POSMETRO.ID | LUWU - Kontroversi mencuat dari kasus perkelahian antara anggota Polsek Lamasi, Ns, dan seorang warga, Gn, yang terjadi pada 23 September 2024 di Dusun Bajo, Desa Pangalli, Kecamatan Walenrang, Kabupaten Luwu. Penanganan kasus ini dinilai tidak adil dan melanggar asas persamaan di depan hukum, dengan Gn segera ditetapkan sebagai tersangka dan ditahan sehari setelah insiden, sementara Ns yang merupakan anggota kepolisian tetap bebas.
Dalam penyidikan, Polsek Walenrang mengkualifikasi kejadian ini sebagai tindak penganiayaan (Pasal 351 ayat 1 KUHP) dengan Gn sebagai tersangka dan Ns sebagai korban. Merasa ada ketidakadilan, keluarga Gn melaporkan dugaan penganiayaan oleh Ns ke Propam Polres Luwu. Namun, hasil gelar perkara di Satreskrim Polres Luwu pada 28 Oktober 2024 menyimpulkan belum cukup bukti untuk menetapkan Ns sebagai tersangka.
Sejumlah saksi mata dari Dusun Bajo, Desa Pangalli, menyatakan keheranan mereka.
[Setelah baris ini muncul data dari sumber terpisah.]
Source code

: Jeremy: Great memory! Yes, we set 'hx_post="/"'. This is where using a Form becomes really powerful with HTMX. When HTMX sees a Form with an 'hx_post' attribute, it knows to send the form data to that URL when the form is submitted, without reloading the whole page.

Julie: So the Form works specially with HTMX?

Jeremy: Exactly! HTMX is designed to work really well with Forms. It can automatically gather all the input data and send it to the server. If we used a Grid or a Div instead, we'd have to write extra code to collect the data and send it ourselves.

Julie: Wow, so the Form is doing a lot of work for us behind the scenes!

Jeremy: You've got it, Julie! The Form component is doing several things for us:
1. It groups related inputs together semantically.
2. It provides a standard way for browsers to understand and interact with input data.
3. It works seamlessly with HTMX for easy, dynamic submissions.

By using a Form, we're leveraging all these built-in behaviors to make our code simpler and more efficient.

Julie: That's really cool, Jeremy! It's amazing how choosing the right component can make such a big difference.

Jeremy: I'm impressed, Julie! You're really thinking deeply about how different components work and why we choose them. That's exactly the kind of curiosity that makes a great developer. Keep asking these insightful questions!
Mereka menegaskan bahwa peristiwa itu merupakan perkelahian dua arah, di mana keduanya saling memukul dan harus dilerai dua kali oleh warga setempat. "Kenapa hanya Gn yang dijadikan tersangka, sementara Ns tidak?" tanya salah satu warga yang enggan disebutkan namanya.
Istri Gn yang juga merasa kecewa menuturkan, “Suami saya memang ada masalah pribadi dengan Ns sejak lama. Kami juga bertetangga. Saya kecewa, tapi mungkin karena Ns anggota polisi, dia mendapat perlindungan,” ungkapnya.
Gn sendiri mengatakan perkelahian dipicu saat ia merasa diprovokasi oleh Ns ketika mereka bertemu di jalan saat mengantar anak ke sekolah. "Saat bertemu, dia mengangkat kakinya ke arah saya. Ketika saya berhenti dan turun dari motor, dia mendekati dan menantang saya. Waktu saya mau pergi, Ns malah menarik kerah baju saya dan memegang leher, jadi saya spontan memukul, lalu terjadi perkelahian," jelasnya. Gn merasa tidak adil bahwa hanya dirinya yang ditetapkan sebagai tersangka, sementara Ns yang memicu perkelahian tidak dikenai sanksi hukum.
Kuasa hukum Gn, Rudi Sinaba, SH., MH., memastikan akan mengajukan langkah hukum. “Kami akan menempuh praperadilan atas status tersangka Gn serta mencabut laporan di Propam Polres Luwu untuk melapor ulang ke Propam Polda Sulsel,” ungkapnya. Rudi juga mengkritik penanganan kasus ini, “Seharusnya kasus seperti ini bisa diselesaikan melalui Restorative Justice (RJ) sesuai Peraturan Kapolri. Jika diproses secara hukum, maka harus dilaksanakan secara proporsional dan profesional sesuai KUHAP,” tegasnya.
Kasus ini diharapkan menjadi perhatian serius bagi kepolisian agar prinsip keadilan dan asas persamaan di depan hukum ditegakkan tanpa pandang bulu.